Surabaya Waspada! Dewan Bongkar Lemahnya Koordinasi di Tengah Lonjakan Kasus Narkoba Pelajar

SURABAYA, KABARHIT.COM — Maraknya temuan pelajar yang diduga terpapar narkoba kembali menggerakkan Komisi D DPRD Surabaya untuk memperkuat koordinasi lintas instansi. Dalam rapat koordinasi terbaru, Dewan menegaskan perlunya langkah kolaboratif Tim P4GN (Pencegahan, Pemberantasan, Penyalahgunaan, dan Peredaran Gelap Narkotika) agar kasus serupa tidak kembali terjadi.

Ketua Komisi D DPRD Surabaya, dr. Akmarawita Kadir, mengungkapkan bahwa rencana skrining untuk seluruh siswa SD dan SMP akan membuka peluang lebih besar ditemukannya kasus baru.
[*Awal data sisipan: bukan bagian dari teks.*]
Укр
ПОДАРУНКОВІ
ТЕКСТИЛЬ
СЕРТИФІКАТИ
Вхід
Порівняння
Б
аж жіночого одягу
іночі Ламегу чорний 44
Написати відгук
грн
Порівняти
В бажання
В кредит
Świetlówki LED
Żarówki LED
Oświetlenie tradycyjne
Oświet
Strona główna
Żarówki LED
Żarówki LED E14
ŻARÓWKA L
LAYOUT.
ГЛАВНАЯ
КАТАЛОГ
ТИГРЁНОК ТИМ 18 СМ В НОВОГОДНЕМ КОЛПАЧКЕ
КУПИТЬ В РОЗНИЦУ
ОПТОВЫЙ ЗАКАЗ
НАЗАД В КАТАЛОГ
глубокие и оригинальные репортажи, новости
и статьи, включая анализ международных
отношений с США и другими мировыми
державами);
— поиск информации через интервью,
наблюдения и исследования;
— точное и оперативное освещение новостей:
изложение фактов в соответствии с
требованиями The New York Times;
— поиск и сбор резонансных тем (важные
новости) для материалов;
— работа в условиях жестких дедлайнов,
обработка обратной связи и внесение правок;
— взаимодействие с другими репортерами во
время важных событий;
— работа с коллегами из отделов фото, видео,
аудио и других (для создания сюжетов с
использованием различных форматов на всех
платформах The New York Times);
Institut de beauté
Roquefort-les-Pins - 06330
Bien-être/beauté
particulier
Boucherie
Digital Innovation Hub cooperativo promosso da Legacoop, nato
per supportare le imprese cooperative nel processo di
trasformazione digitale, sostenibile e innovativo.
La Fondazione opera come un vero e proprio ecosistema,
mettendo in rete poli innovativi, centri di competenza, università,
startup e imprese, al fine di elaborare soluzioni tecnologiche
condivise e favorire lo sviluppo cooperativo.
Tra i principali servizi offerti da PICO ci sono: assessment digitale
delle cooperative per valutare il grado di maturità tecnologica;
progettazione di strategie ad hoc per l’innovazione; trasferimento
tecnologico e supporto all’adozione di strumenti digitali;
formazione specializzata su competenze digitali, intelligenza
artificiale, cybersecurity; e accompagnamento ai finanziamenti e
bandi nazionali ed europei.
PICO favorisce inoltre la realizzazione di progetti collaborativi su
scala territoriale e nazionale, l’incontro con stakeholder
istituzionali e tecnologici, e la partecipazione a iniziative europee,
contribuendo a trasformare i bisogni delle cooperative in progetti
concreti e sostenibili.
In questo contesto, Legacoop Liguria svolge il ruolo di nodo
Karena itu, menurutnya, penguatan koordinasi menjadi kebutuhan mendesak.

“Kalau skrining dilakukan di semua sekolah, tentu jumlahnya akan lebih banyak. Maka perlu ada penguatan koordinasi. Ketua harian Tim P4GN ini adalah Bakesbangpol, jadi perannya harus lebih maksimal,” ujarnya.

Dalam rapat tersebut, muncul pula sorotan terhadap minimnya anggaran yang dianggap menghambat program pencegahan. Namun Komisi D menilai persoalan itu sebenarnya dapat diatasi dengan mengoptimalkan pos anggaran yang tersebar di berbagai Organisasi Perangkat Daerah (OPD).

“Anggaran itu sebenarnya banyak, tapi tersebar. Karang Taruna saja punya Rp47 miliar. Di DP3A-P2KB, Dinas Sosial, bahkan Dinas Pendidikan juga ada meski tidak spesifik untuk narkoba. Semua itu bisa disinergikan untuk program pencegahan,” jelas dr. Akmarawita.

Ia menekankan, tanpa kreativitas dalam pemanfaatan anggaran, selalu muncul kesan kekurangan pendanaan. Padahal akar persoalannya adalah koordinasi yang belum berjalan optimal.

Komisi D meminta Bakesbangpol sebagai ketua harian P4GN, bersama BNN Kota Surabaya, segera menyusun SOP atau protap khusus terkait pola penanganan preventif bagi anak dan keluarga. Dewan menilai, meski sejumlah sosialisasi telah dilakukan, pendekatan yang digunakan belum cukup efektif.

“Sosialisasi itu penting, tapi tidak menjamin. Hanya mendengarkan sosialisasi tidak cukup. Perlu program nyata yang lebih menyentuh,” tegasnya.

Bakesbangpol juga memberikan masukan agar edukasi pencegahan disisipkan dalam berbagai kegiatan masyarakat, seperti seni dan budaya, untuk memperluas jangkauan kampanye antinarkoba.

Komisi D menilai screening perlu dilakukan secara rutin, meski tidak bisa serentak karena keterbatasan anggaran. Pendekatan acak dinilai sebagai strategi efektif untuk menjangkau wilayah dengan kategori merah, kuning, maupun hijau.

Dewan mencontohkan beberapa program yang dinilai berhasil memantik partisipasi wilayah, seperti program juara dua di Kecamatan Rungkut serta Program Salam. Program-program tersebut dianggap mampu menjaga kewaspadaan wilayah agar tidak lengah.

“Meski wilayahnya hijau, jangan sampai programnya melemah,” ujarnya.

Sementara itu, Kepala BNN Kota Surabaya, Kombes Heru Prasetyo, meluruskan bahwa kegiatan yang belakangan ramai dibicarakan publik bukan tes urine, melainkan screening perilaku zat adiktif seperti rokok, alkohol, hingga lem.

“Rehabilitasi bisa melalui IPWL, puskesmas, maupun lembaga resmi lain. BNN siap bekerja sama untuk program ketahanan keluarga antinarkoba,” tegasnya.

Komisi D menegaskan bahwa penguatan koordinasi harus dilakukan secara konsisten. Upaya pencegahan tidak boleh hanya bersifat reaktif ketika kasus mencuat, tetapi menjadi gerakan berkelanjutan di seluruh wilayah Kota Surabaya.